Boutade à part. Oui, il peut y avoir des frottements liés à la question de la religiosité à l'école. Mais qui peut croire qu'interdire est la solution ? Qui peut croire qu'Atal et les autres souhaitent véritablement résoudre un tel problème quand ils leur profitent tant pour diviser la population ? À côté de ça, il a bien parlé du salaire des profs avec une promesse, une hausse, je cite, de 125 à 250 euros net par mois. Il ne s'agit nullement d'une revalorisation, mais d'un rattrapage par ailleurs jugé insuffisant par rapport à l'inflation. Lui qui pense pouvoir rendre la profession de nouveau attractive s'est raté.
Aussi, France 3, Île-de-France expliquait, pas plus tard que mardi dernier, que les académies de Versailles et de Créteil étaient encore une fois en manque de professeurs titulaires. Évidemment, sont arrivés les vieux poncifs issus de la droite conservatrice. Fallait s'y attendre, je cite Atal, les profs doivent faire des heures sub, plus précisément, en acceptant davantage de remplacement, mais aussi les vacances scolaires qui sont trop longues, etc., etc. Bref, rien de nouveau sous le soleil en Macronie. Au contraire, une constante, on nous prend toujours pour des cons. Poursuivons avec l'actualité du jour.
Hier, un mois après son retour en kiosque, marqué par une énorme bourde en première page, le JDD, polarisé, affichait une politique et une promesse d'exclusivité qui venait relégitimer l'hebdomadaire. Gabriel Atal en bras de chemise, dans son bureau, le regard planté dans l'objectif du photographe et dans les colonnes du journal, les révélations des détails concernant la rentrée scolaire qu'il préparerait d'arrache-pied.

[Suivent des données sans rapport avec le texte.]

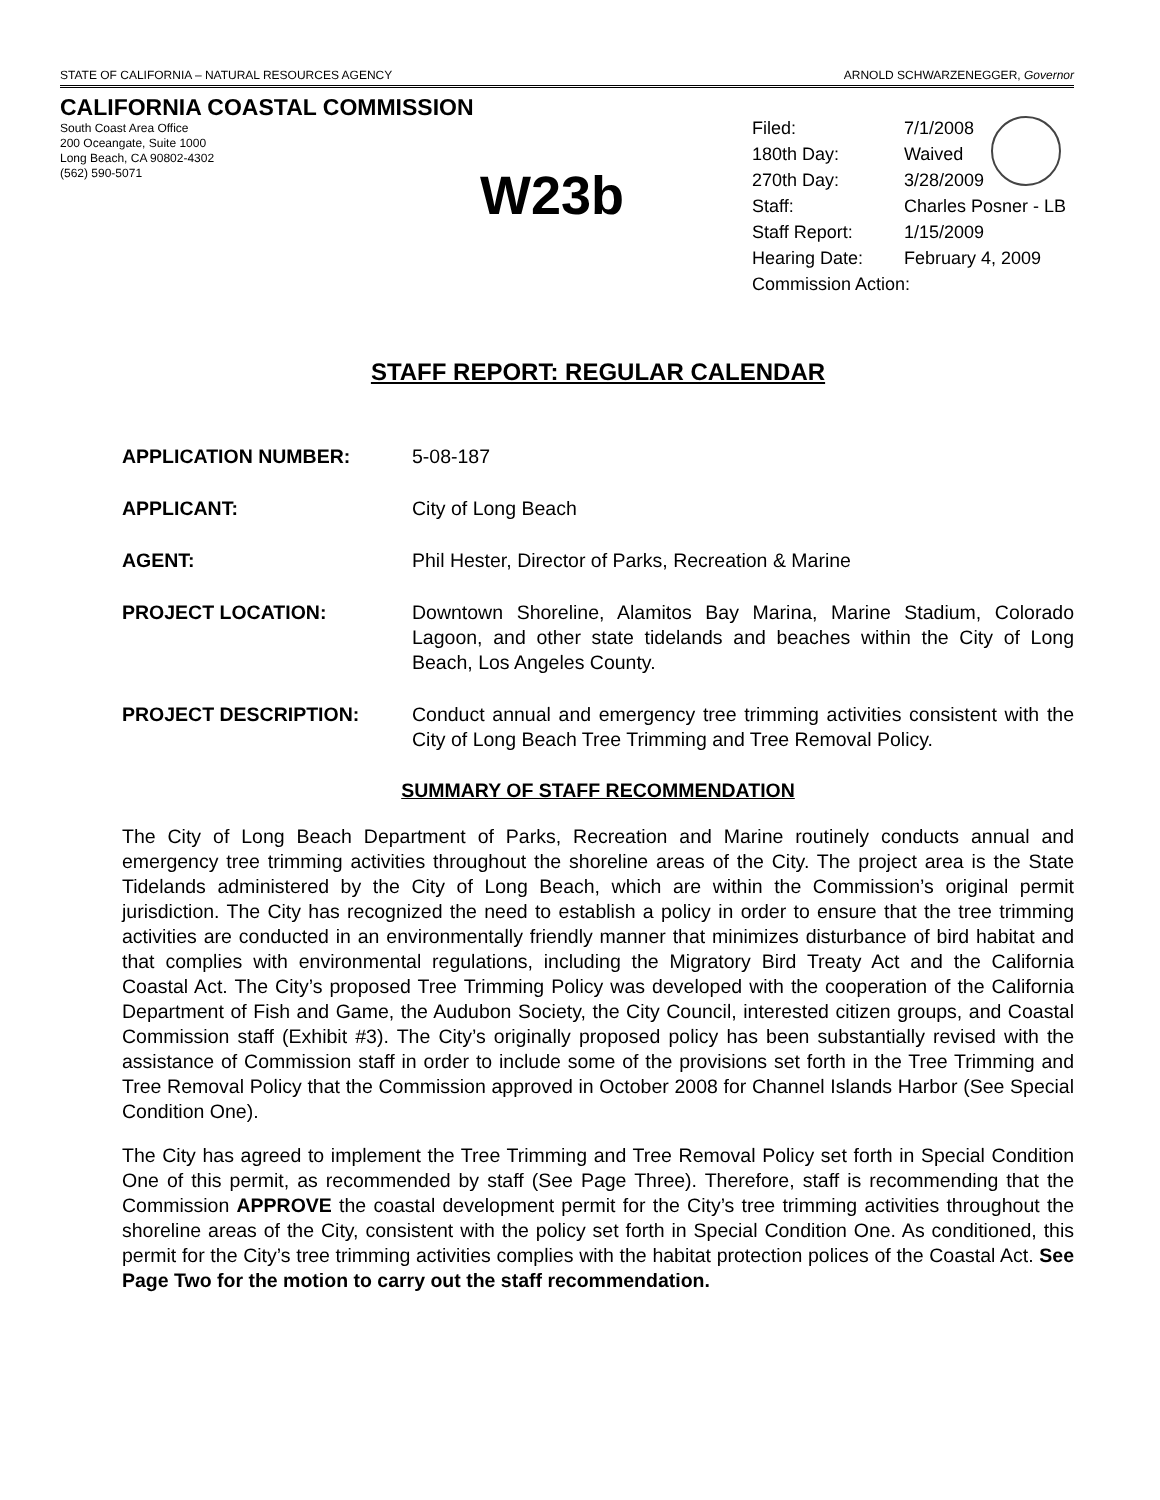STATE OF CALIFORNIA – NATURAL RESOURCES AGENCY ARNOLD SCHWARZENEGGER, Governor
CALIFORNIA COASTAL COMMISSION
South Coast Area Office
200 Oceangate, Suite 1000
Long Beach, CA 90802-4302
(562) 590-5071
W23b
| Filed: | 7/1/2008 | |
| 180th Day: | Waived | |
| 270th Day: | 3/28/2009 | |
| Staff: | Charles Posner - LB | |
| Staff Report: | 1/15/2009 | |
| Hearing Date: | February 4, 2009 | |
| Commission Action: | | |
STAFF REPORT: REGULAR CALENDAR
APPLICATION NUMBER: 5-08-187
APPLICANT: City of Long Beach
AGENT: Phil Hester, Director of Parks, Recreation & Marine
PROJECT LOCATION: Downtown Shoreline, Alamitos Bay Marina, Marine Stadium, Colorado Lagoon, and other state tidelands and beaches within the City of Long Beach, Los Angeles County.
PROJECT DESCRIPTION: Conduct annual and emergency tree trimming activities consistent with the City of Long Beach Tree Trimming and Tree Removal Policy.
SUMMARY OF STAFF RECOMMENDATION
The City of Long Beach Department of Parks, Recreation and Marine routinely conducts annual and emergency tree trimming activities throughout the shoreline areas of the City. The project area is the State Tidelands administered by the City of Long Beach, which are within the Commission’s original permit jurisdiction. The City has recognized the need to establish a policy in order to ensure that the tree trimming activities are conducted in an environmentally friendly manner that minimizes disturbance of bird habitat and that complies with environmental regulations, including the Migratory Bird Treaty Act and the California Coastal Act. The City’s proposed Tree Trimming Policy was developed with the cooperation of the California Department of Fish and Game, the Audubon Society, the City Council, interested citizen groups, and Coastal Commission staff (Exhibit #3). The City’s originally proposed policy has been substantially revised with the assistance of Commission staff in order to include some of the provisions set forth in the Tree Trimming and Tree Removal Policy that the Commission approved in October 2008 for Channel Islands Harbor (See Special Condition One).
The City has agreed to implement the Tree Trimming and Tree Removal Policy set forth in Special Condition One of this permit, as recommended by staff (See Page Three). Therefore, staff is recommending that the Commission APPROVE the coastal development permit for the City’s tree trimming activities throughout the shoreline areas of the City, consistent with the policy set forth in Special Condition One. As conditioned, this permit for the City’s tree trimming activities complies with the habitat protection polices of the Coastal Act. See Page Two for the motion to carry out the staff recommendation.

Après sa collègue Sabrina Agresti-Broubach, proche de Macron, qui avait donné une interview au JDD version Bolloré le 8 août, cet exclu du nouveau ministre de l'Éducation avait beaucoup fait réagir hier dimanche.
Sauf que Gabriel Atal n'a jamais rencontré le JDD, affirme aujourd'hui son cabinet à nos confrères de Libération. Le JDD a voulu faire un coup, Gabriel ne les a pas vus, on n'a parlé à aucun de leurs journalistes, ils font un papier à partir du discours qu'il a prononcé au recteur jeudi matin et qui a été envoyé à la presse. Quant à la photo, c'est une photo d'agence qu'ils ont achetée, affirme-t-il au quotidien de Centre-gauche. Le JDD a donc monté cette entrevue de toute pièce pour tromper son monde, violent au passage la déontologie du métier. De cela, Gabriel Atal et son entourage n'ont fait aucune communication officielle, s'accommodant de fait de ce faux papier.

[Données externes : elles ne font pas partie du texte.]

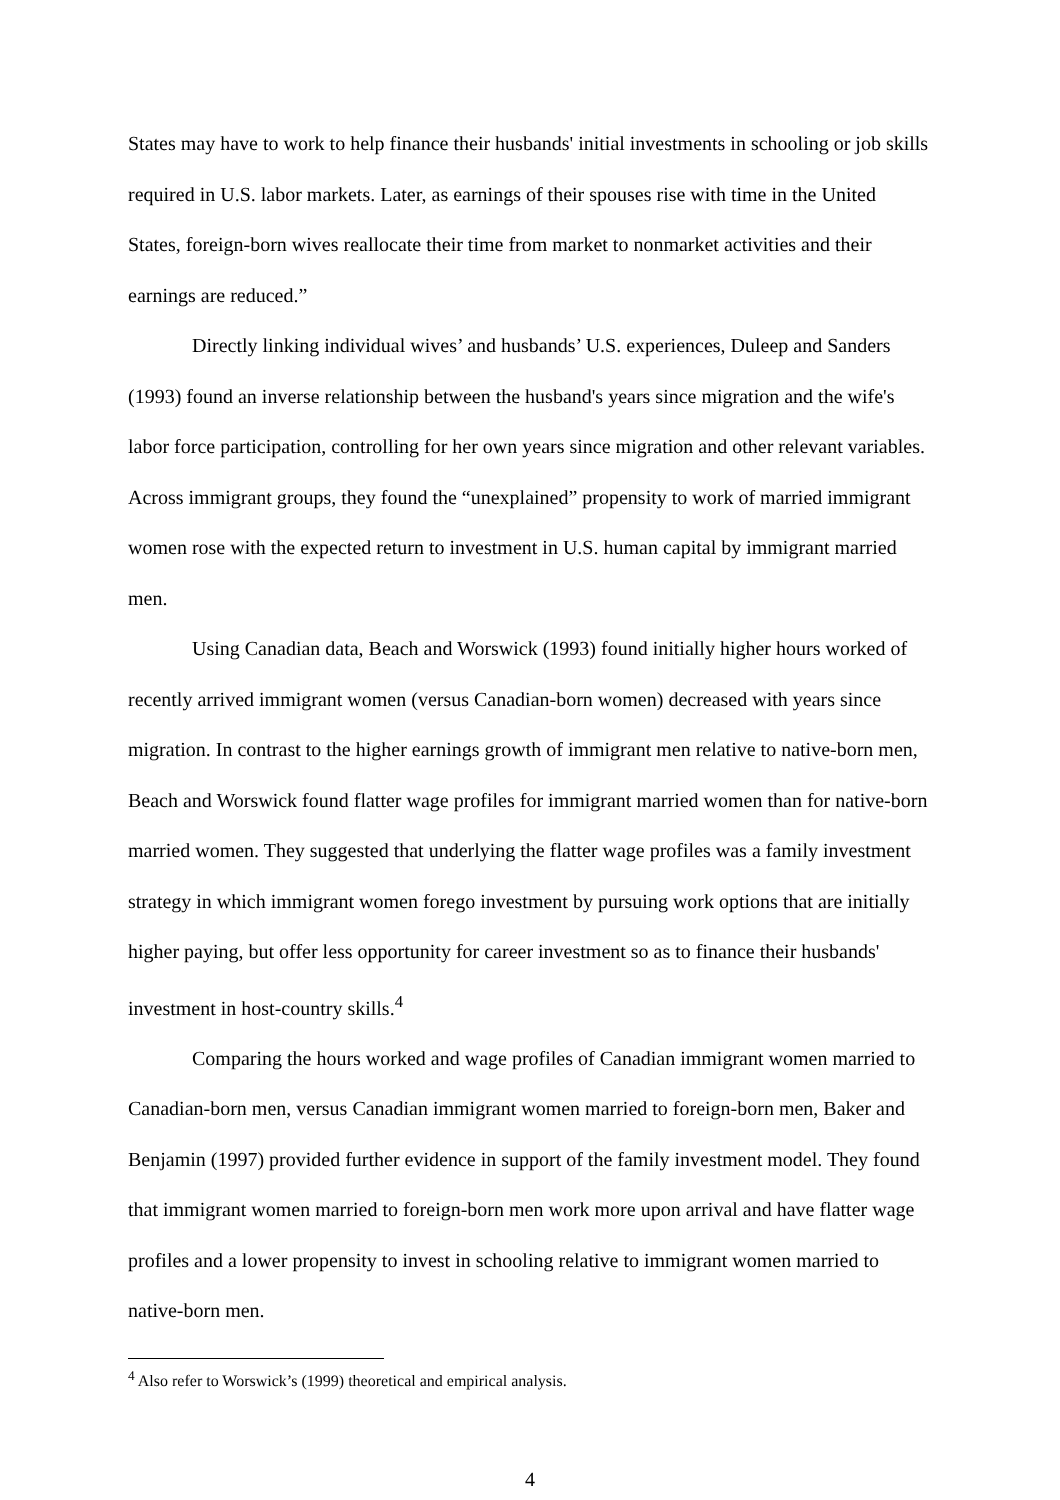States may have to work to help finance their husbands' initial investments in schooling or job skills required in U.S. labor markets. Later, as earnings of their spouses rise with time in the United States, foreign-born wives reallocate their time from market to nonmarket activities and their earnings are reduced.”
Directly linking individual wives’ and husbands’ U.S. experiences, Duleep and Sanders (1993) found an inverse relationship between the husband's years since migration and the wife's labor force participation, controlling for her own years since migration and other relevant variables. Across immigrant groups, they found the “unexplained” propensity to work of married immigrant women rose with the expected return to investment in U.S. human capital by immigrant married men.
Using Canadian data, Beach and Worswick (1993) found initially higher hours worked of recently arrived immigrant women (versus Canadian-born women) decreased with years since migration. In contrast to the higher earnings growth of immigrant men relative to native-born men, Beach and Worswick found flatter wage profiles for immigrant married women than for native-born married women. They suggested that underlying the flatter wage profiles was a family investment strategy in which immigrant women forego investment by pursuing work options that are initially higher paying, but offer less opportunity for career investment so as to finance their husbands' investment in host-country skills.<sup>4</sup>
Comparing the hours worked and wage profiles of Canadian immigrant women married to Canadian-born men, versus Canadian immigrant women married to foreign-born men, Baker and Benjamin (1997) provided further evidence in support of the family investment model. They found that immigrant women married to foreign-born men work more upon arrival and have flatter wage profiles and a lower propensity to invest in schooling relative to immigrant women married to native-born men.
<sup>4</sup> Also refer to Worswick’s (1999) theoretical and empirical analysis.
4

Libé précise que seul Sylvain Maillard, président des députés Renaissance, ex-LREM, a réagi dans une réponse sur Twitter. Un message discret qui n'a pas été énormément liké au moment où nous rédigeons ces lignes. Et voilà, c'est la fin de ce bulletin d'info, un format qui entre dans notre programmation d'été. En attendant la reprise de nos directs à la rentrée, nous continuons à vous proposer des reportages, des enquêtes, des entretiens, plateaux d'analyse ces débats, décryptages au quotidien. Comme nous l'avons déjà annoncé, le média va bel et bien débarquer sur le petit écran d'ici la fin octobre.